[[ DATA SHOWN open ]]
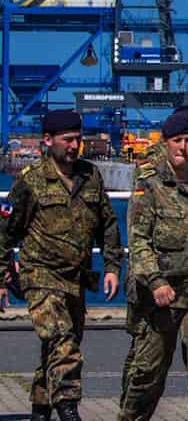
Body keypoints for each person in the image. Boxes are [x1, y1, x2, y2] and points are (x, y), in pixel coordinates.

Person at [0, 109, 122, 421]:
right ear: (48, 140)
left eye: (78, 140)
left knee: (58, 345)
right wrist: (2, 276)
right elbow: (6, 234)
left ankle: (41, 408)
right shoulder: (31, 182)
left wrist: (111, 266)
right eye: (67, 140)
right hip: (40, 274)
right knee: (62, 340)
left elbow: (107, 224)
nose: (73, 146)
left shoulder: (89, 176)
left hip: (75, 277)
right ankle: (68, 407)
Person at [117, 105, 188, 421]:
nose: (183, 147)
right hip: (158, 298)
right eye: (178, 140)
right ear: (166, 141)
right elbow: (138, 242)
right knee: (147, 376)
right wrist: (155, 281)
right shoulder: (149, 186)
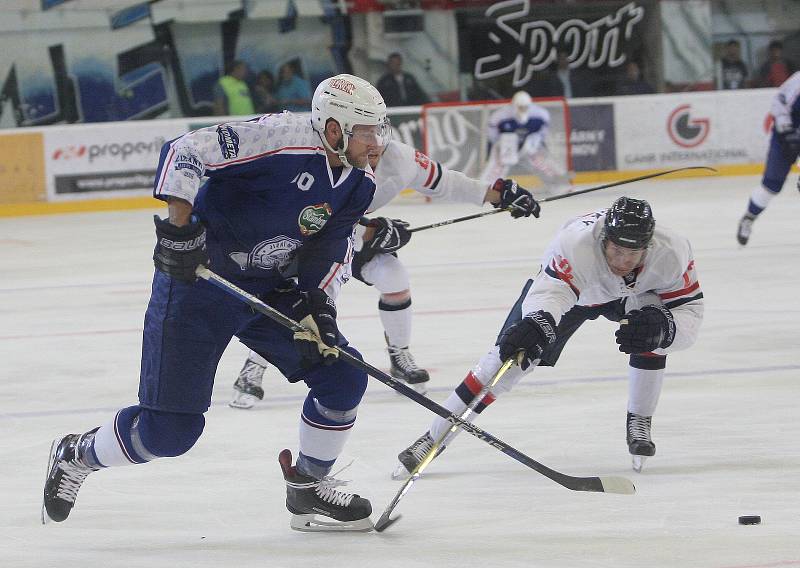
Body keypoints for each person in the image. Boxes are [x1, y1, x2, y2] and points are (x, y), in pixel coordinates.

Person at [42, 74, 393, 532]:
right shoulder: (278, 137)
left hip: (267, 288)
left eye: (381, 130)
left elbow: (328, 248)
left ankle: (307, 488)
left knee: (343, 376)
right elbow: (185, 150)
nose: (378, 143)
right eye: (369, 132)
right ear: (334, 129)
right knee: (168, 434)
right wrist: (180, 229)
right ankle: (77, 454)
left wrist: (319, 309)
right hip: (198, 286)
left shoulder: (358, 183)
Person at [394, 197, 704, 476]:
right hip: (575, 295)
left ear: (647, 247)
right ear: (604, 240)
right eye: (617, 250)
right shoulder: (574, 245)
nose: (623, 262)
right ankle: (433, 437)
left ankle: (640, 420)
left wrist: (667, 328)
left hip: (633, 295)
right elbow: (550, 295)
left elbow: (690, 313)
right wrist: (539, 321)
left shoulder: (672, 252)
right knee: (504, 361)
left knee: (652, 330)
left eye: (633, 253)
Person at [231, 136, 542, 408]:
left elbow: (444, 181)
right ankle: (254, 364)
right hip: (305, 244)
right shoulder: (324, 159)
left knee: (394, 279)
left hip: (345, 241)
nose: (372, 151)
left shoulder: (400, 159)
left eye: (378, 144)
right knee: (300, 305)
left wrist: (497, 194)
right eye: (365, 142)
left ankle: (399, 354)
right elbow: (313, 216)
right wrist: (371, 231)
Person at [737, 71, 800, 245]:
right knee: (771, 186)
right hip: (785, 137)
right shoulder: (798, 81)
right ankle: (749, 218)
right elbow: (779, 101)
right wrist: (787, 131)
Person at [479, 91, 571, 194]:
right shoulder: (500, 116)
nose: (522, 110)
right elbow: (492, 133)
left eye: (525, 107)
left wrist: (536, 139)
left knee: (541, 162)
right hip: (507, 144)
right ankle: (486, 189)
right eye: (520, 107)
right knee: (497, 165)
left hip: (529, 144)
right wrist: (500, 143)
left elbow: (543, 131)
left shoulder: (540, 115)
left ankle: (559, 184)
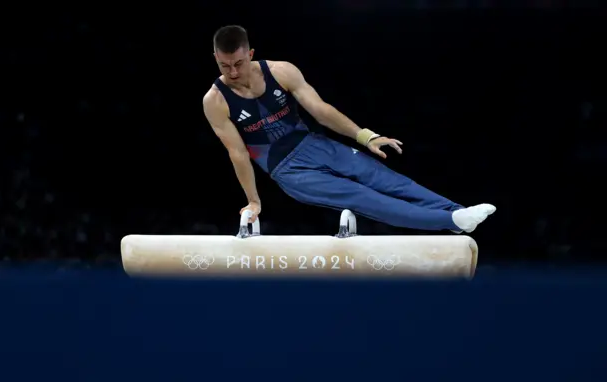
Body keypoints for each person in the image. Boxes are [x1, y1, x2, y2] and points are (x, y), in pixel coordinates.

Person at [202, 25, 496, 234]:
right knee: (364, 198)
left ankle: (457, 212)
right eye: (224, 65)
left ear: (251, 53)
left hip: (314, 144)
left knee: (384, 178)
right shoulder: (215, 101)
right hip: (288, 171)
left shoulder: (281, 72)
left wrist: (365, 136)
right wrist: (254, 200)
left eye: (238, 63)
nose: (233, 72)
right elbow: (238, 153)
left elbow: (321, 110)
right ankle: (451, 222)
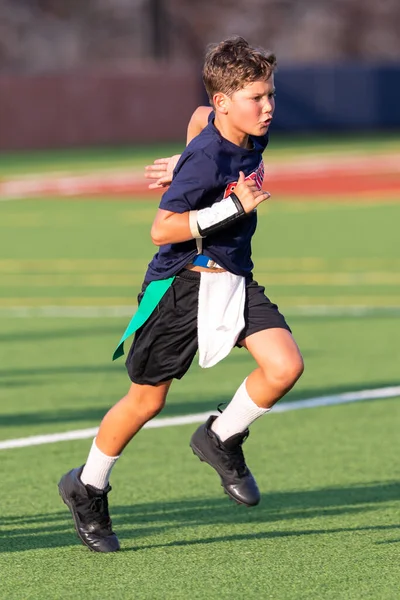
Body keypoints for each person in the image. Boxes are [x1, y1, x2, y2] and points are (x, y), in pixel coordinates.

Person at [58, 36, 304, 553]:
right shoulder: (212, 157)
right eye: (257, 98)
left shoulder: (234, 132)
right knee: (146, 400)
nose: (268, 107)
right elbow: (161, 228)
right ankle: (88, 486)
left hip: (233, 278)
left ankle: (220, 436)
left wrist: (184, 154)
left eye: (270, 95)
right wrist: (226, 205)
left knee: (284, 367)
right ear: (226, 101)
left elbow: (198, 118)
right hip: (183, 283)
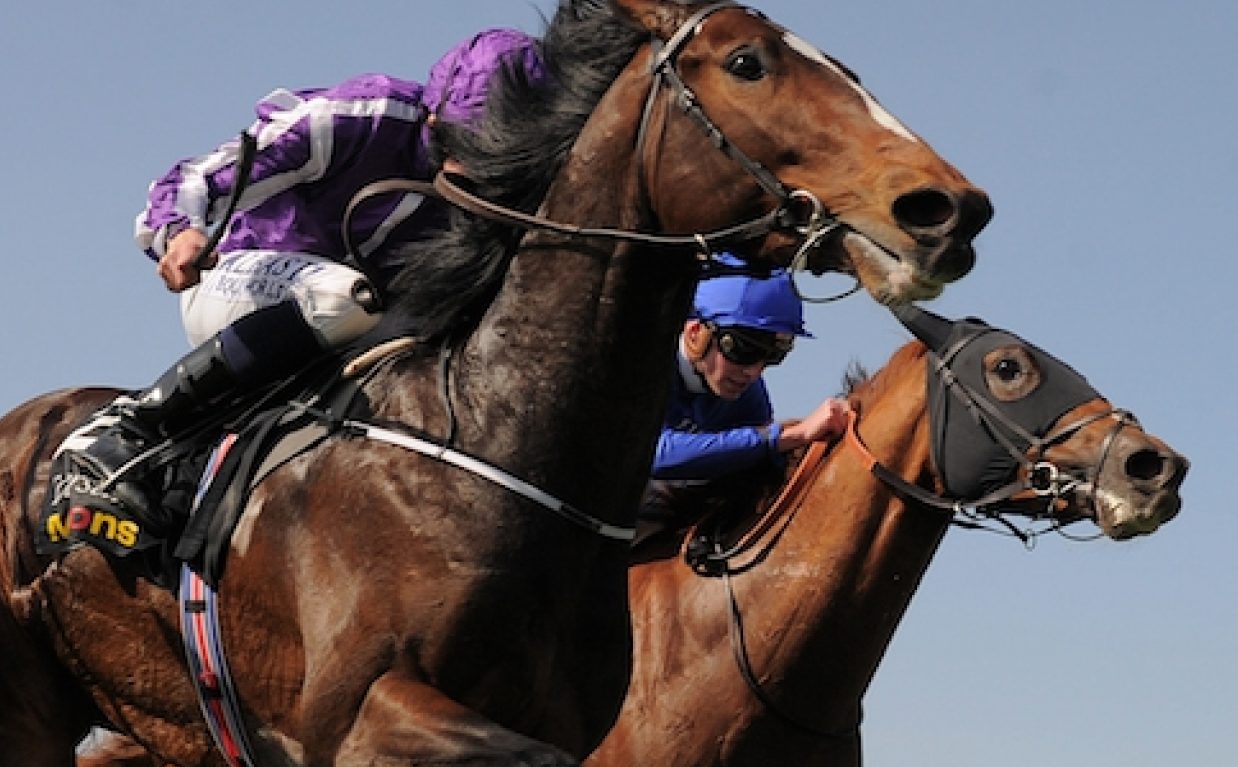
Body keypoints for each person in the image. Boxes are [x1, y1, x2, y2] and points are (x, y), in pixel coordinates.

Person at [60, 28, 546, 522]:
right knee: (348, 297)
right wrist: (179, 231)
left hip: (367, 325)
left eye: (491, 150)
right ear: (434, 112)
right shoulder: (360, 118)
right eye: (461, 139)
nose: (465, 164)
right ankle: (134, 424)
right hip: (243, 277)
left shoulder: (515, 184)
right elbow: (195, 177)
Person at [639, 267, 853, 533]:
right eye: (743, 349)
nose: (753, 371)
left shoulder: (746, 393)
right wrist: (785, 436)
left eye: (772, 356)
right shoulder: (642, 361)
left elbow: (757, 462)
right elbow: (646, 453)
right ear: (695, 334)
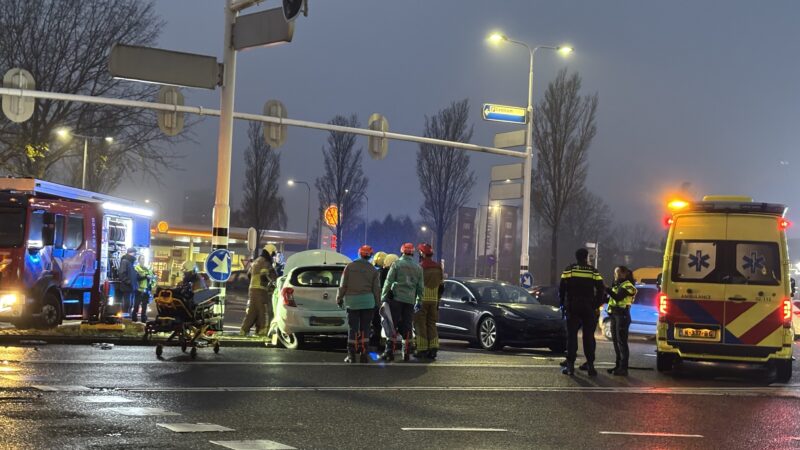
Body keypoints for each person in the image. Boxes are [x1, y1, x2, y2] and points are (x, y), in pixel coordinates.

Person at [558, 248, 605, 376]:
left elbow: (562, 288)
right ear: (586, 257)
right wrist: (595, 304)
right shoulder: (593, 271)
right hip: (588, 306)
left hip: (573, 306)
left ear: (576, 257)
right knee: (589, 336)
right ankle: (590, 366)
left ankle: (570, 366)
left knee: (572, 336)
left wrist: (563, 303)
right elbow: (601, 289)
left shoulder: (570, 269)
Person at [379, 243, 424, 362]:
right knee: (407, 325)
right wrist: (419, 301)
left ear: (402, 252)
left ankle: (389, 351)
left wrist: (383, 297)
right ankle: (407, 352)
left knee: (392, 324)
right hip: (410, 301)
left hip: (397, 300)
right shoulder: (418, 268)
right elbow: (420, 287)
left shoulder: (397, 264)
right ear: (412, 253)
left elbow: (388, 282)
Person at [337, 245, 381, 363]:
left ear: (359, 254)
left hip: (352, 303)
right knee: (366, 328)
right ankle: (364, 354)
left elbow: (343, 285)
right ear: (370, 255)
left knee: (353, 328)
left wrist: (339, 298)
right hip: (368, 302)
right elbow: (376, 289)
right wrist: (378, 303)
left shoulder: (349, 267)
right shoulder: (373, 270)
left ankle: (351, 355)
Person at [605, 266, 637, 376]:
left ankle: (624, 368)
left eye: (618, 273)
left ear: (624, 274)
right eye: (615, 273)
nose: (616, 275)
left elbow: (618, 297)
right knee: (616, 341)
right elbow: (611, 299)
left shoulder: (628, 286)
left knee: (622, 342)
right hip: (614, 315)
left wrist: (607, 289)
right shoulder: (618, 285)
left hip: (622, 315)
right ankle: (618, 365)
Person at [240, 244, 278, 337]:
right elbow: (267, 276)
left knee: (252, 311)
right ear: (270, 252)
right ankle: (262, 330)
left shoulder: (256, 261)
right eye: (273, 254)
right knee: (263, 310)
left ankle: (244, 330)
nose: (273, 256)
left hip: (252, 289)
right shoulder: (266, 262)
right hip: (261, 290)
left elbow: (249, 274)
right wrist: (273, 283)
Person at [414, 243, 444, 359]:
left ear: (421, 253)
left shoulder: (420, 267)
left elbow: (416, 285)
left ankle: (422, 349)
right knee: (431, 324)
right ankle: (433, 347)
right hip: (434, 300)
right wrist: (437, 300)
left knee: (420, 324)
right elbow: (442, 286)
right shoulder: (438, 267)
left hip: (422, 300)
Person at [368, 251, 387, 348]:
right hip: (388, 301)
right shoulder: (390, 271)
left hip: (378, 301)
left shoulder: (378, 273)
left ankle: (377, 340)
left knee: (377, 321)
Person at [132, 255, 156, 322]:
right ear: (139, 260)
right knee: (136, 305)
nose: (143, 260)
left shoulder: (147, 269)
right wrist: (146, 276)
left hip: (146, 290)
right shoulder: (136, 268)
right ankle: (134, 318)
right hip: (139, 290)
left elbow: (152, 277)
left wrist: (152, 279)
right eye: (142, 259)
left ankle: (143, 319)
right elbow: (137, 278)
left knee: (144, 306)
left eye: (144, 259)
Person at [117, 248, 139, 317]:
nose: (135, 255)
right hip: (127, 287)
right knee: (127, 304)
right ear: (131, 253)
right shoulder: (125, 261)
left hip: (130, 287)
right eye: (134, 253)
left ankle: (127, 318)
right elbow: (122, 274)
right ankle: (125, 319)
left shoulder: (130, 262)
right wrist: (129, 282)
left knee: (129, 304)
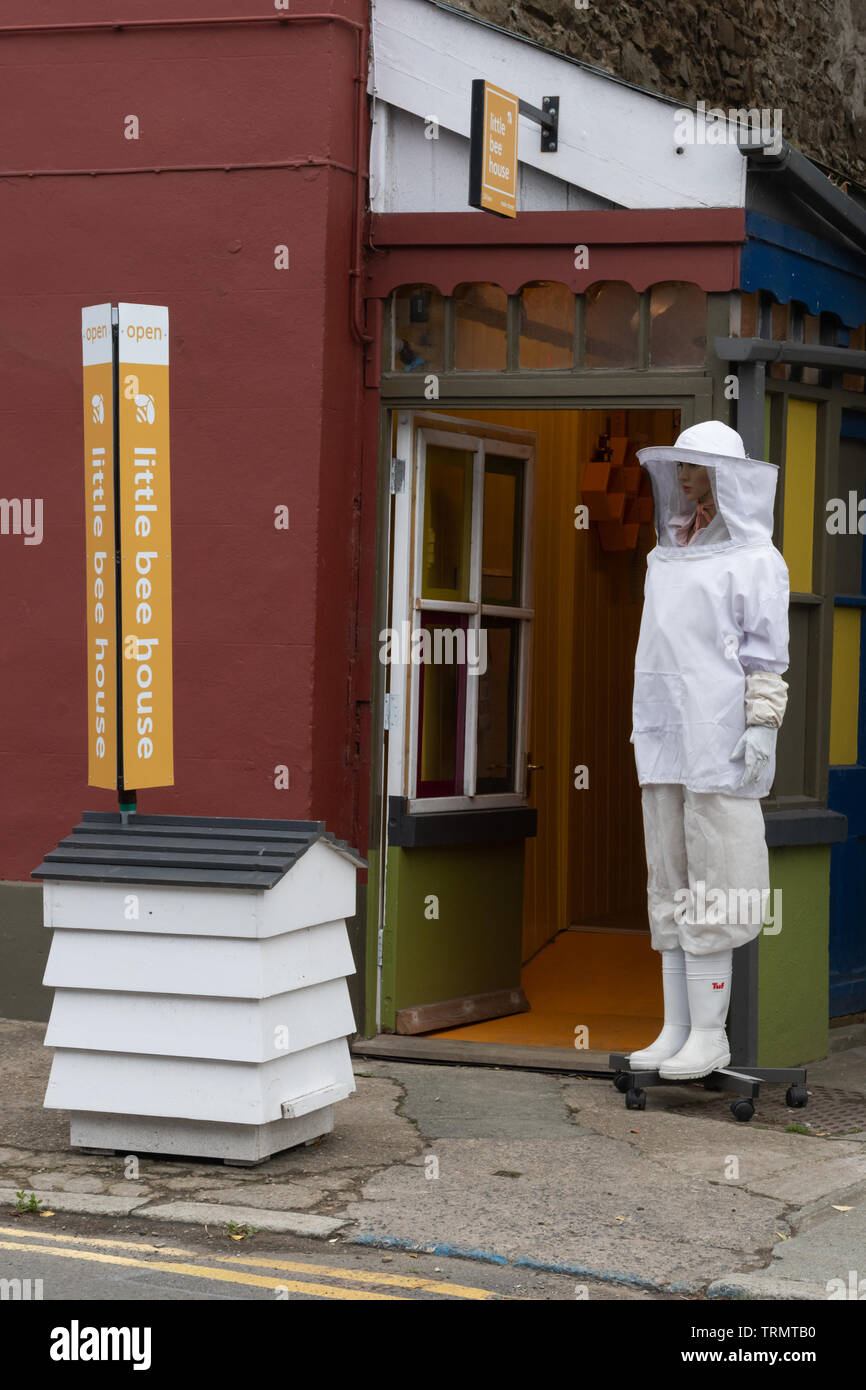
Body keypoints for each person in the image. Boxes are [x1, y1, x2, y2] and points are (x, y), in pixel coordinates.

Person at [628, 420, 790, 1079]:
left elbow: (765, 656)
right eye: (681, 467)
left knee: (715, 880)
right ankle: (675, 1029)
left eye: (696, 467)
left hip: (720, 736)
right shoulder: (665, 555)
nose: (684, 477)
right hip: (663, 732)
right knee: (669, 877)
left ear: (726, 479)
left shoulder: (757, 560)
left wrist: (762, 722)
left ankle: (711, 1037)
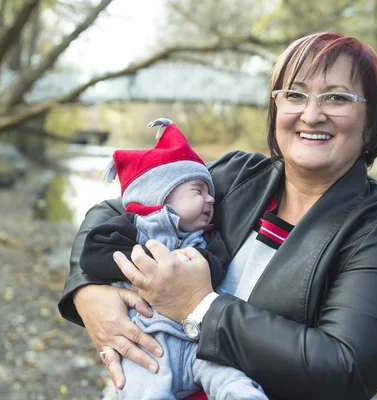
[[ DATA SHOWN closed ]]
▶ DIRECTIONS
Give back exactly the lines above, from the line containing "right wrist: (146, 276)" through the line containing "right eye: (134, 253)", with both end lines and nothing more.

▶ REPLY TO THE EXERCISE
right wrist: (146, 276)
left hip: (146, 290)
right shoulder: (136, 268)
right ankle: (134, 318)
right hip: (139, 290)
left elbow: (152, 277)
left wrist: (152, 279)
right eye: (142, 259)
left ankle: (143, 319)
right elbow: (137, 278)
left knee: (144, 306)
left eye: (144, 259)
Person at [117, 248, 139, 317]:
nose: (135, 255)
right hip: (127, 287)
right knee: (127, 304)
right ear: (131, 253)
right shoulder: (125, 261)
left hip: (130, 287)
right eye: (134, 253)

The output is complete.